*** Data supplied ***
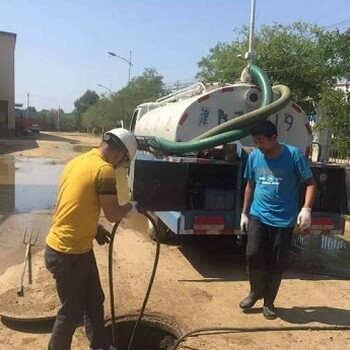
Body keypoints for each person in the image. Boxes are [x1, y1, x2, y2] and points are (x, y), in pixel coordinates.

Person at [45, 128, 138, 350]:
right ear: (122, 154)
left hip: (77, 250)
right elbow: (114, 214)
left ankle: (101, 346)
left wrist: (94, 228)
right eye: (125, 161)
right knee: (71, 312)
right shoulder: (104, 169)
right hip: (68, 253)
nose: (122, 166)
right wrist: (129, 207)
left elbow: (72, 204)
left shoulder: (78, 162)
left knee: (95, 299)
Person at [239, 120, 316, 320]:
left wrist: (306, 209)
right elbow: (250, 184)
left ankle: (269, 302)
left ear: (274, 138)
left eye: (261, 141)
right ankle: (255, 291)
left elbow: (310, 183)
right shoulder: (255, 156)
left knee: (277, 261)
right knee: (252, 254)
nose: (258, 145)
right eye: (256, 141)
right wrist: (244, 213)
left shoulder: (293, 155)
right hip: (258, 215)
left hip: (284, 220)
*** End of Data supplied ***
— Exercise details —
The answer should match the material exactly, with every picture removed.

— Response to the exercise —
Body keypoints for each person in the image. Boxes are [x1, y1, x2, y2] and points are (x, y), in pixel coordinates.

Person at [45, 128, 138, 350]:
right ear: (122, 154)
left hip: (77, 250)
right elbow: (114, 214)
left ankle: (101, 346)
left wrist: (94, 228)
right eye: (125, 161)
right knee: (71, 312)
right shoulder: (104, 169)
right hip: (68, 253)
nose: (122, 166)
right wrist: (129, 207)
left elbow: (72, 204)
left shoulder: (78, 162)
left knee: (95, 299)
Person at [239, 120, 316, 320]:
left wrist: (306, 209)
right elbow: (250, 184)
left ankle: (269, 302)
left ear: (274, 138)
left eye: (261, 141)
right ankle: (255, 291)
left elbow: (310, 183)
right shoulder: (255, 156)
left knee: (277, 261)
right knee: (252, 254)
nose: (258, 145)
right eye: (256, 141)
right wrist: (244, 213)
left shoulder: (293, 155)
right hip: (258, 215)
left hip: (284, 220)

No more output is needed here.